Apple Jumps into Payments; Senate Talks Tough

Receiving Wide Coverage ...

Paying with Apple: He may not be egotistical like Steve Jobs was, but Tim Cook at least took a stab at making a huge boastful statement. "We've created an entirely new payment process" Cook, Apple's CEO, said at the launch of the iPhone 6 on Tuesday. This statement was made notwithstanding the fact that many of the iPhone's new payments features have already been introduced by others. The new iPhone will be the launching pad for Apple Pay, which uses a Near Field Communication antenna and a TouchID fingerprint scanner, to conduct transactions. Top bankers (JPMorgan Chase consumer head Gordon Smith) either attended the Silicon Valley launch of the new iPhone or issued statements lining up behind it. ("Everyone wins," said JPMorgan CEO Jamie Dimon.) The Wall Street Journal and Financial Times both reported an interesting nugget. Banks have agreed to pay a "per-transaction fee" to Apple for the privilege of being included on the phone, the Journal said. (The FT described the situation as the banking having to "give up some of their fees for processing transactions to Apple.") Which banks agreed to the arrangement and details of the fees weren't disclosed. Visa's CEO, Charles Scharf, told the Times that Apple Pay will work because "lots of companies have tried this before, but our security and the Apple payment experience will be the two biggest drivers here."

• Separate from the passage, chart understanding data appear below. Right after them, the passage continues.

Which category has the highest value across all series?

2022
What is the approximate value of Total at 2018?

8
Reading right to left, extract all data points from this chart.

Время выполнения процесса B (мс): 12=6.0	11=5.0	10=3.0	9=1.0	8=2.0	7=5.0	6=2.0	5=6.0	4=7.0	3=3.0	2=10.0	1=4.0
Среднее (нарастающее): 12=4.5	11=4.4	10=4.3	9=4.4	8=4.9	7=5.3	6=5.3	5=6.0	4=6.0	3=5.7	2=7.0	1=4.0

Cracking Down: At a Senate Banking Committee hearing on Tuesday, Democrats and Republicans alike called for tougher regulations on banks to lessen the risk they pose to the broader financial system. Sen. Richard Shelby, R-Ala., concurred with Sen. Elizabeth Warren, D-Mass., that individual bank executives should have been punished over their role in the financial crisis. No one in the financial sector or elsewhere should be "able to buy their way out from culpability when it's so strong it defies rationality—I agree with her on that," Shelby said.

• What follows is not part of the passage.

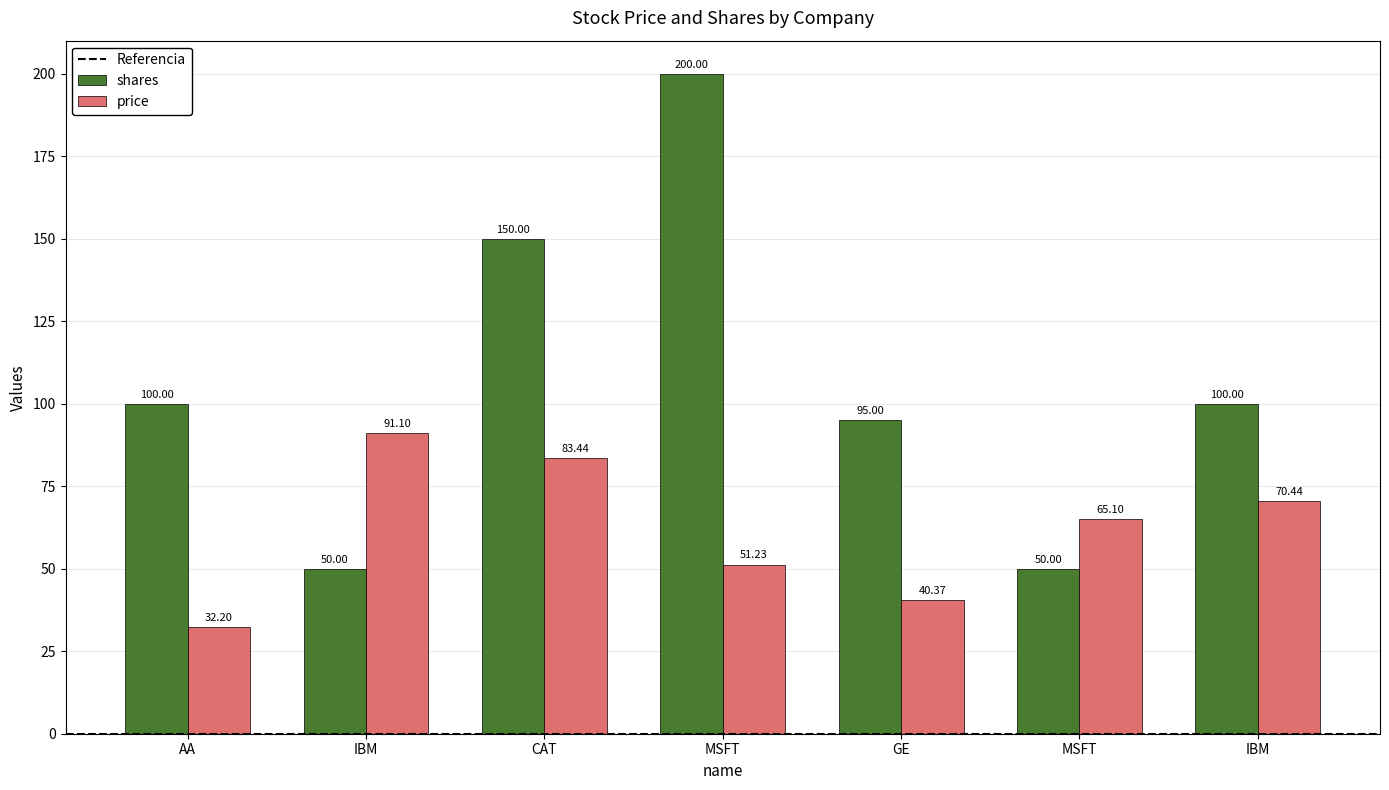

List the series in order of their overall mean, lowest first.

price, shares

Santander Chair Dies: Banco Santander Chairman Emilio Botín has died from a heart attack at age 79, the bank announced Wednesday. Santander's board plans to meet later Wednesday to pick a new chairman. His daughter, Ana Patricia, is thought to be the leading contender to succeed him. She currently leads Santander's U.K. Business.

Wall Street Journal

Critics of the Export-Import Bank appear willing to punt on the bank's charter reauthorization. House GOP leaders, including Speaker John Boehner and Financial Services Committee Chairman Jeb Hensarling, are going to back a nine-month extension to the Ex-Im Bank's charter. That will give them time to fight other battles, as well as more leverage to shut down the bank, as moving the date to next June won't threaten a wider government shutdown. "It also avoids a messy fight over a relatively obscure federal agency just weeks before the midterm elections," the paper said.

JPMorgan CEO Jamie Dimon has been "shockingly present" in the office and is "involved in everything," despite his July throat cancer diagnosis, CFO Marianne Lake said on Tuesday, the Journal reported. Dimon is said to be feeling well and has kept an extremely limited travel agenda.

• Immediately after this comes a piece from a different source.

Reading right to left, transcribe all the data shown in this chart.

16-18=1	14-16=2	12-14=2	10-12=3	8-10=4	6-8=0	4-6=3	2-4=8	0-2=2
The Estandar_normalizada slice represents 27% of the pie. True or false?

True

The Mortgage Bankers Association was too optimistic in its projections for home sales in 2014, as overall mortgage lending fell by 54% in the first half of the year, Spencer Jakab writes in an "Ahead of the Tape" column. Contributing factors are the massive new layers of regulation piled upon mortgage lenders and penalties from legal settlements.

There are too many close ties between the Fed and the banks it regulates, creating a situation rife with conflicts, Stephen Haber, a Stanford University political science professor, and Ross Levine, a University of California business professor, write in an op-ed column. There is also little transparency into the Fed's role as financial regulator. Reforms should be pursued, they argue.

Financial Times

Barclays poached Richard Casavechia, an investment banker who specializes in deal structures, from Bank of America Merrill Lynch. Casavechia will head Barclays' M&A structuring efforts.